Marcel Atisso was once informed he may never play sports again.
Whatever it took, Atisso was going to make sure that didn’t happen.
It took a lot.
The Harrison High School (West Lafayette, Ind.) sophomore running back/defensive back/kick returner, travels to Riley Hospital in Indianapolis roughly every eight weeks for treatment, a two-hour process during which nurses pump medicine into his arm via an IV.
“I am glad they caught it early and it didn’t get really bad,” Atisso said.
Atisso has Crohn’s disease, which causes inflammation in the bowels. He found out in fifth grade when a series of wounds grew on his lower body.
At first, it wasn’t bad, but it grew worse and he had it checked out. Once it was diagnosed, they gave him the heartbreaking news.
“I played soccer up until sixth grade and I had to give that up,” Atisso said. “I didn’t feel right not playing sports because that is a major thing in my life. It was really devastating.
“They said, ‘If you want to play sports again, you have to stay strict about this and not do anything physical.'”
So for a year and a half, he held back. When friends went outdoors to participate in activities like backyard football, he stayed behind. When his peers were in gym class, Atisso sat out.

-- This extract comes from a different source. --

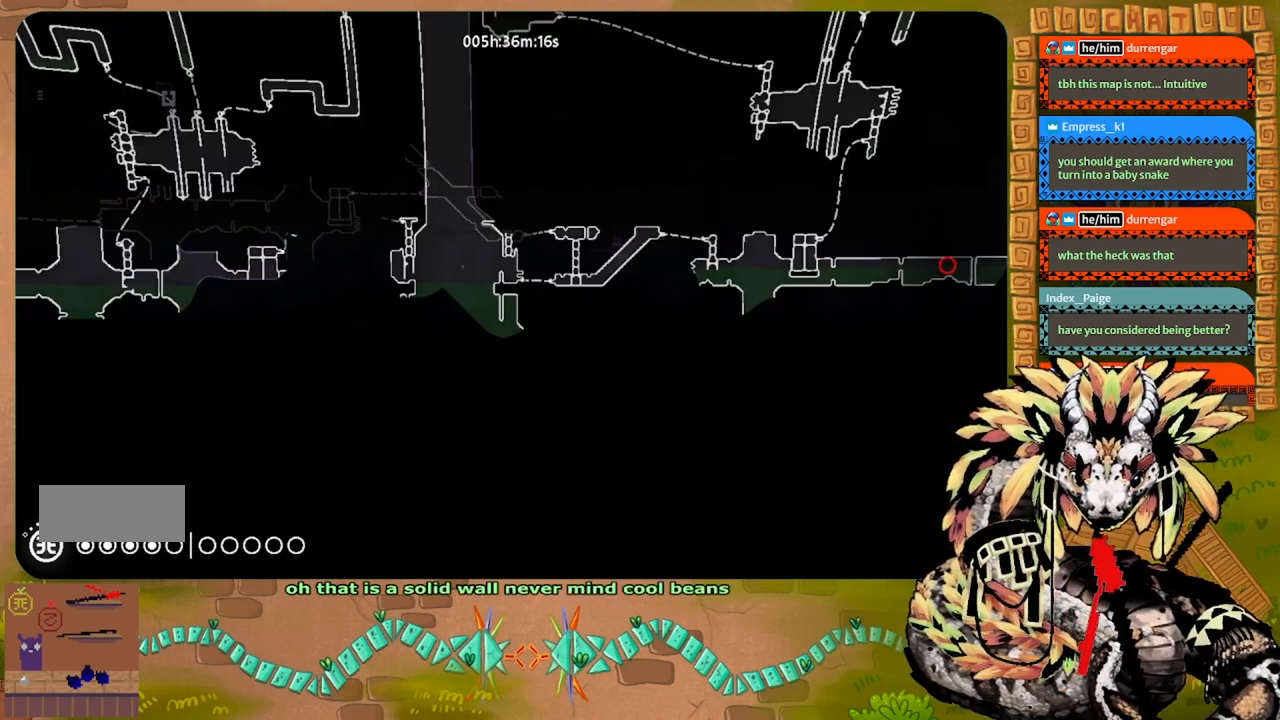
{"keys": [], "events": []}
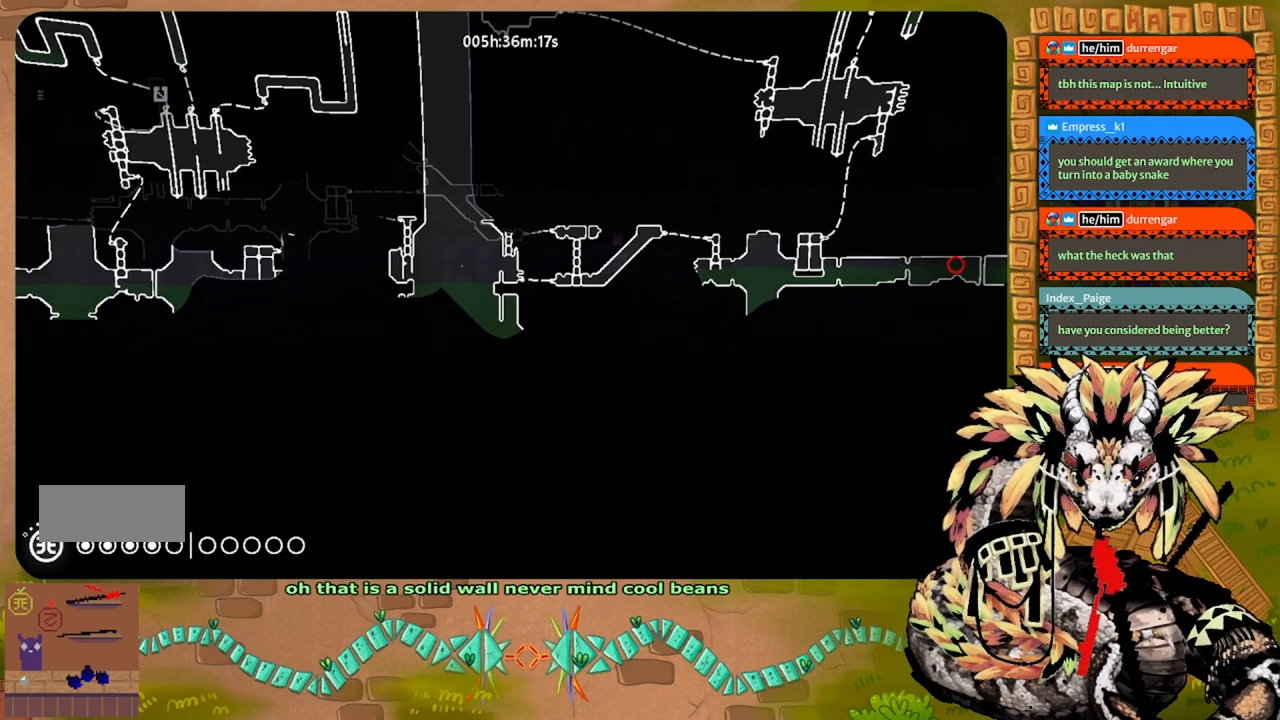
{"keys": [], "events": []}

Atisso was always blessed with natural ability and when he finally returned to athletic competition, it was like he hadn’t missed a beat.
“Playing him, he was very talented in middle school. He was the fastest kid on his team at Klondike,” said Harrison sophomore safety Chad Gault, who played at rival Battle Ground Middle School and now is Atisso’s mate in Harrison’s secondary. “It was tough to play against him. He was very quick on his feet.”